Nağmelerle gürlerler sabah-akşam sonsuzdan,
O müstağnî tavırlarıyla sesten ve sazdan:
Yerde nizam, gökte nizam, âhenk perde perde,
Varlık O’nun güzelliğini söyler her yerde.
Ufuklarda her zaman hülyâlı bir mavilik,
Uhrevîlikle tüten koylar yol yol selvilik..
Sırlı derinlikleriyle ovalar, obalar,
Yemyeşil fistanıyla gülüp oynayan bahar;
Sımsıcak vâdiler, şûh adalar ve mor dağlar;
Hiç durmadan işveyle ninni söyleyen rüzgâr.
Her dönemeçte yollar, köprüler var sevdâdan,
Sonsuzluk görünür her yerdeki bu edâdan.
Her yanı, her rengi, her şi’ri ayrı bir hazdan,
Duygular köpürür her lâhza nazdan, niyazdan...
Meltemler gibi bir yumuşaklıkla öteden,
Melekler uçup geliyor sanırsın göklerden.!
Geziniriz her an daha coşkun, daha gergin,
Semâvî senfoniler dinleriz ki, pek zengin...
Yer yer öteler ses verir kendi nefesinden,
Kurtulur rûhumuz varlığın dar kafesinden.
Ve sıçrar, cennetleri aşar duygular artık,
Her yanda O duyulur, duyulandan da açık..
Sur sesi almış gibi bütün rûhlar dirilir,
Sonra bir bilinmez yerde halvete erilir...

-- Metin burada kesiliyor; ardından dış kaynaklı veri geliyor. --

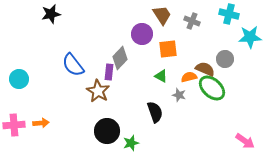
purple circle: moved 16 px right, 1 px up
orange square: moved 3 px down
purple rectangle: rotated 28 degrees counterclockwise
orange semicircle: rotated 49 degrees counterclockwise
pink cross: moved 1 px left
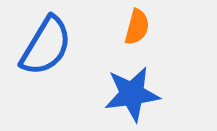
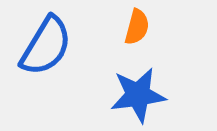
blue star: moved 6 px right, 1 px down
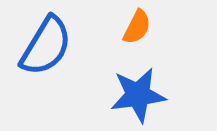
orange semicircle: rotated 12 degrees clockwise
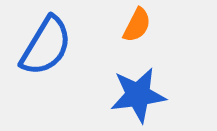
orange semicircle: moved 2 px up
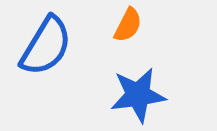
orange semicircle: moved 9 px left
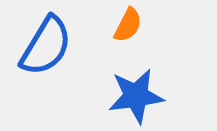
blue star: moved 2 px left, 1 px down
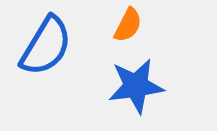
blue star: moved 10 px up
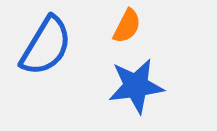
orange semicircle: moved 1 px left, 1 px down
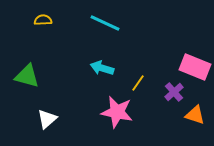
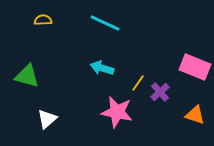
purple cross: moved 14 px left
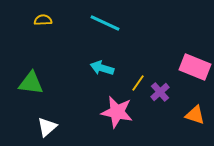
green triangle: moved 4 px right, 7 px down; rotated 8 degrees counterclockwise
white triangle: moved 8 px down
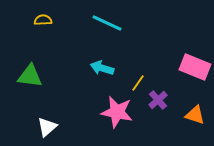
cyan line: moved 2 px right
green triangle: moved 1 px left, 7 px up
purple cross: moved 2 px left, 8 px down
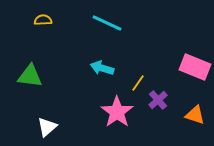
pink star: rotated 24 degrees clockwise
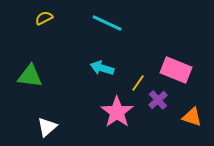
yellow semicircle: moved 1 px right, 2 px up; rotated 24 degrees counterclockwise
pink rectangle: moved 19 px left, 3 px down
orange triangle: moved 3 px left, 2 px down
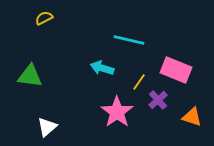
cyan line: moved 22 px right, 17 px down; rotated 12 degrees counterclockwise
yellow line: moved 1 px right, 1 px up
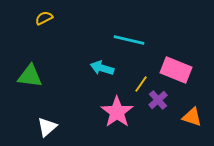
yellow line: moved 2 px right, 2 px down
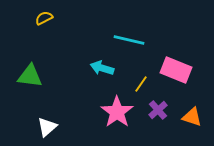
purple cross: moved 10 px down
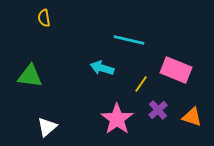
yellow semicircle: rotated 72 degrees counterclockwise
pink star: moved 7 px down
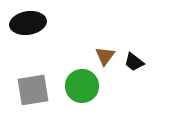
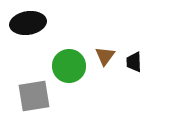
black trapezoid: rotated 50 degrees clockwise
green circle: moved 13 px left, 20 px up
gray square: moved 1 px right, 6 px down
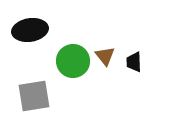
black ellipse: moved 2 px right, 7 px down
brown triangle: rotated 15 degrees counterclockwise
green circle: moved 4 px right, 5 px up
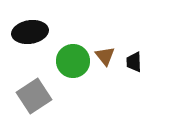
black ellipse: moved 2 px down
gray square: rotated 24 degrees counterclockwise
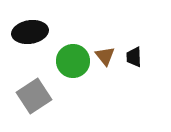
black trapezoid: moved 5 px up
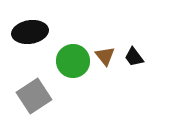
black trapezoid: rotated 35 degrees counterclockwise
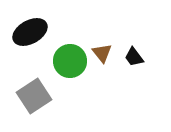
black ellipse: rotated 20 degrees counterclockwise
brown triangle: moved 3 px left, 3 px up
green circle: moved 3 px left
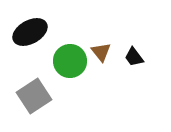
brown triangle: moved 1 px left, 1 px up
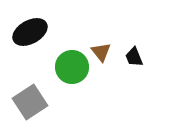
black trapezoid: rotated 15 degrees clockwise
green circle: moved 2 px right, 6 px down
gray square: moved 4 px left, 6 px down
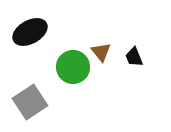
green circle: moved 1 px right
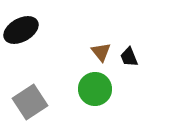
black ellipse: moved 9 px left, 2 px up
black trapezoid: moved 5 px left
green circle: moved 22 px right, 22 px down
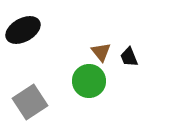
black ellipse: moved 2 px right
green circle: moved 6 px left, 8 px up
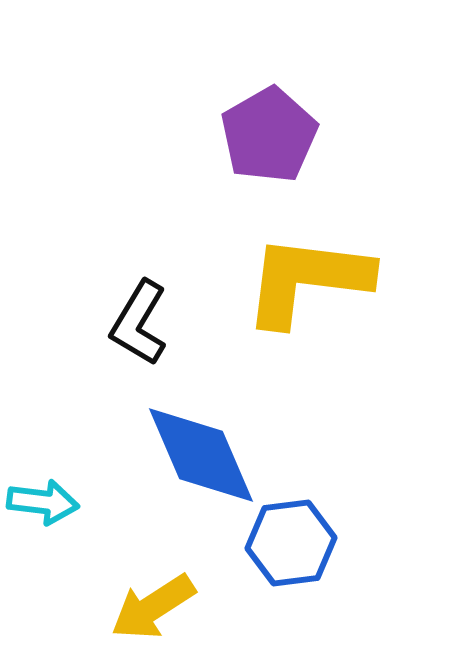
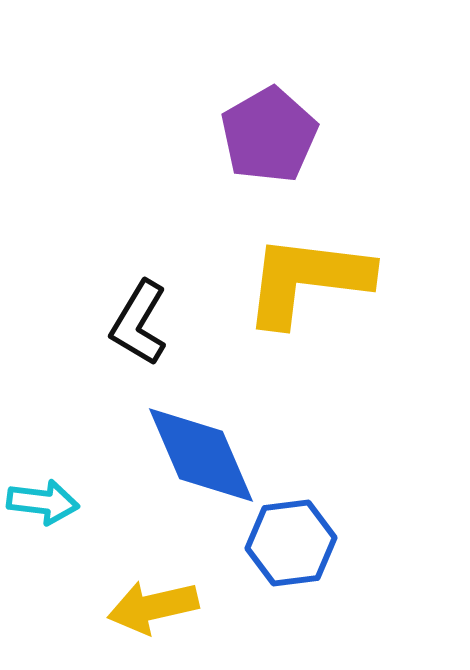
yellow arrow: rotated 20 degrees clockwise
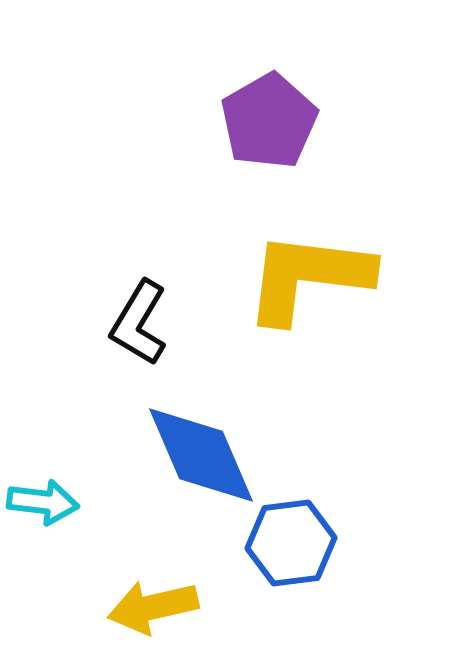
purple pentagon: moved 14 px up
yellow L-shape: moved 1 px right, 3 px up
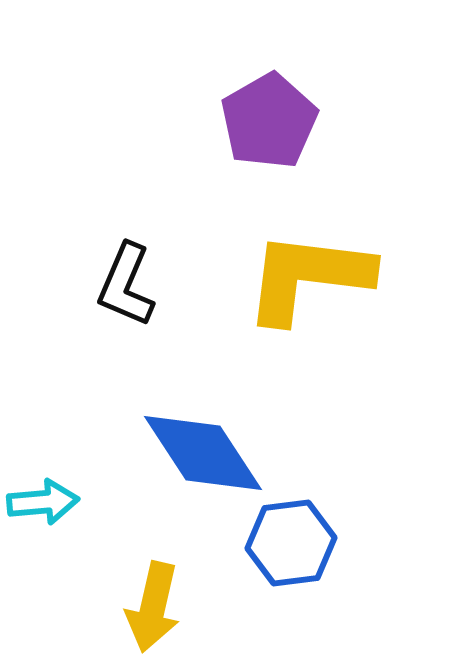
black L-shape: moved 13 px left, 38 px up; rotated 8 degrees counterclockwise
blue diamond: moved 2 px right, 2 px up; rotated 10 degrees counterclockwise
cyan arrow: rotated 12 degrees counterclockwise
yellow arrow: rotated 64 degrees counterclockwise
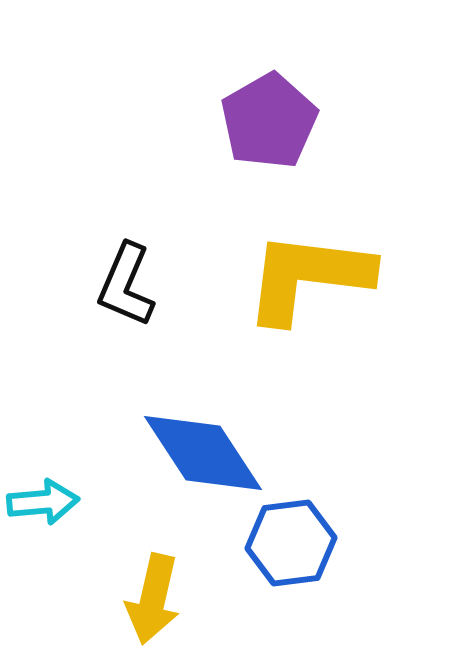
yellow arrow: moved 8 px up
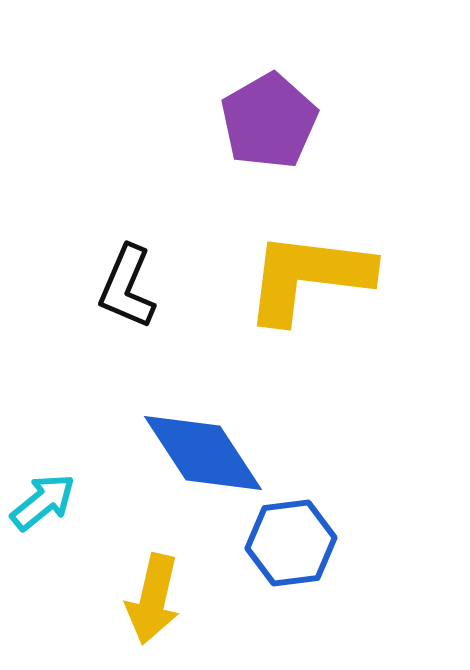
black L-shape: moved 1 px right, 2 px down
cyan arrow: rotated 34 degrees counterclockwise
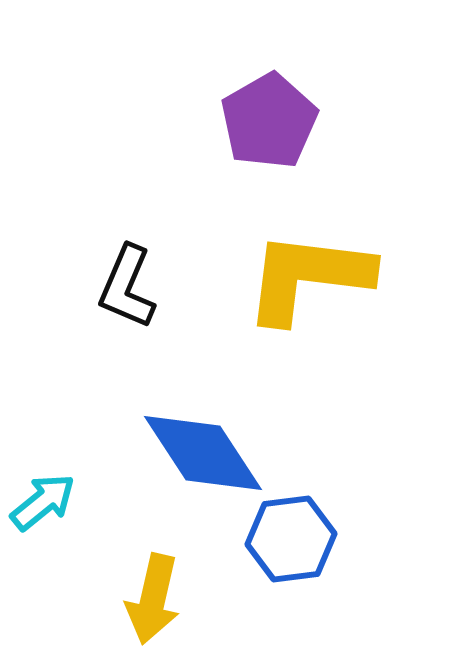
blue hexagon: moved 4 px up
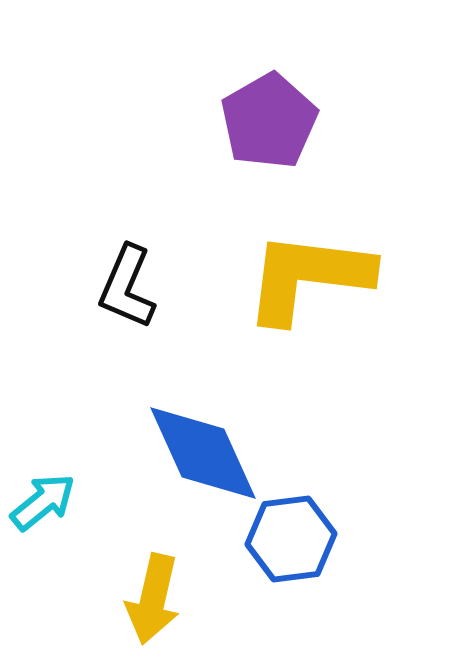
blue diamond: rotated 9 degrees clockwise
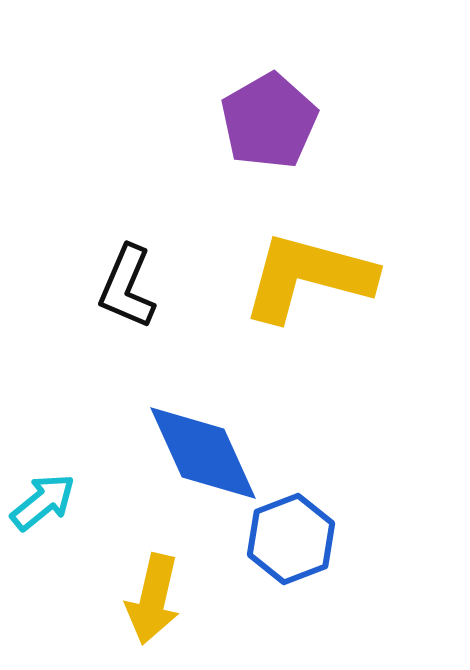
yellow L-shape: rotated 8 degrees clockwise
blue hexagon: rotated 14 degrees counterclockwise
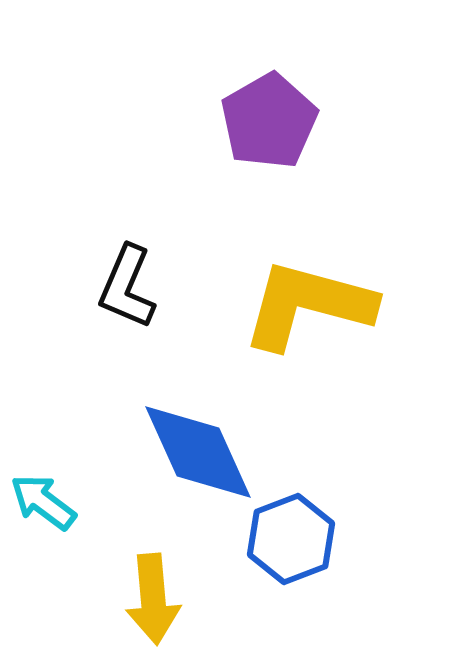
yellow L-shape: moved 28 px down
blue diamond: moved 5 px left, 1 px up
cyan arrow: rotated 104 degrees counterclockwise
yellow arrow: rotated 18 degrees counterclockwise
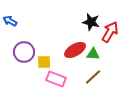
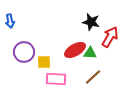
blue arrow: rotated 128 degrees counterclockwise
red arrow: moved 5 px down
green triangle: moved 3 px left, 1 px up
pink rectangle: rotated 18 degrees counterclockwise
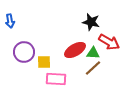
red arrow: moved 1 px left, 5 px down; rotated 90 degrees clockwise
green triangle: moved 3 px right
brown line: moved 9 px up
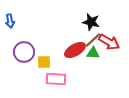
brown line: moved 28 px up
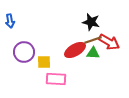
brown line: rotated 24 degrees clockwise
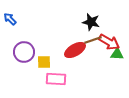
blue arrow: moved 2 px up; rotated 144 degrees clockwise
green triangle: moved 24 px right, 1 px down
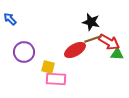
brown line: moved 1 px up
yellow square: moved 4 px right, 5 px down; rotated 16 degrees clockwise
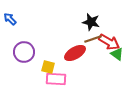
red ellipse: moved 3 px down
green triangle: rotated 32 degrees clockwise
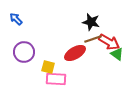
blue arrow: moved 6 px right
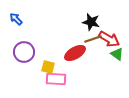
red arrow: moved 3 px up
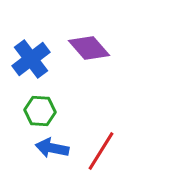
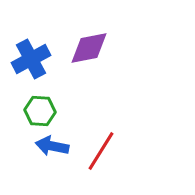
purple diamond: rotated 60 degrees counterclockwise
blue cross: rotated 9 degrees clockwise
blue arrow: moved 2 px up
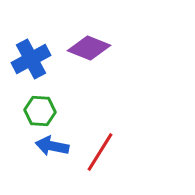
purple diamond: rotated 33 degrees clockwise
red line: moved 1 px left, 1 px down
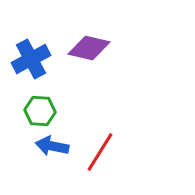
purple diamond: rotated 9 degrees counterclockwise
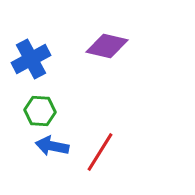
purple diamond: moved 18 px right, 2 px up
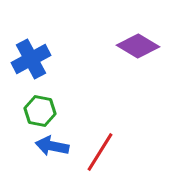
purple diamond: moved 31 px right; rotated 18 degrees clockwise
green hexagon: rotated 8 degrees clockwise
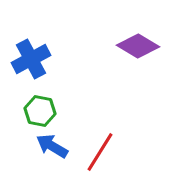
blue arrow: rotated 20 degrees clockwise
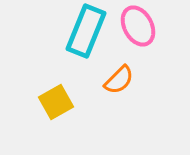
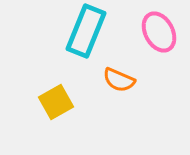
pink ellipse: moved 21 px right, 6 px down
orange semicircle: rotated 68 degrees clockwise
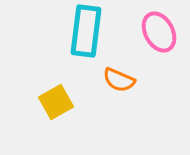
cyan rectangle: rotated 15 degrees counterclockwise
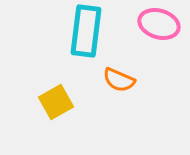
pink ellipse: moved 8 px up; rotated 45 degrees counterclockwise
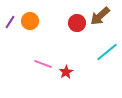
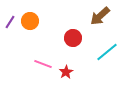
red circle: moved 4 px left, 15 px down
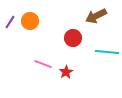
brown arrow: moved 4 px left; rotated 15 degrees clockwise
cyan line: rotated 45 degrees clockwise
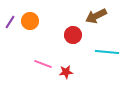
red circle: moved 3 px up
red star: rotated 24 degrees clockwise
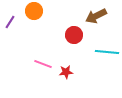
orange circle: moved 4 px right, 10 px up
red circle: moved 1 px right
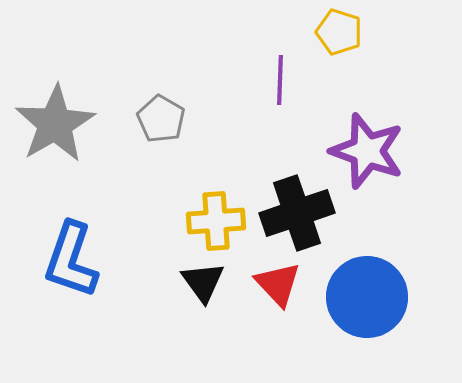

Güneşi Cennet’ten, çiçekleri de Firdevs’ten,
Gönlün zümrüt tepelerinde bin fecir birden;
Sökün eder bu âlemde ard arda her gece..
Ve yaşama zevkine erer insan gönlünce...
Cevap: Kırık mızrap 1 – 2
UKBÂ MÜLÂHAZASI
Ölüm bir derin uyku, uyku ölüme tam eş;
Biri dünya, öbürü ukbâ buudlu kardeş.
Ölüm hareketsiz bir saat, durgun bir ırmak;
Uyku akrep-yelkovan arasındaki tik-tak...
Birinin nabzı ölüm hissiyle atar-durur,
Birinden taşan endişe, tâ rûhlara vurur.
Ölüm sırlı yolculuk, mezar tıpkı bir konak;
Her yanda sereserpe insanlar yaprak yaprak...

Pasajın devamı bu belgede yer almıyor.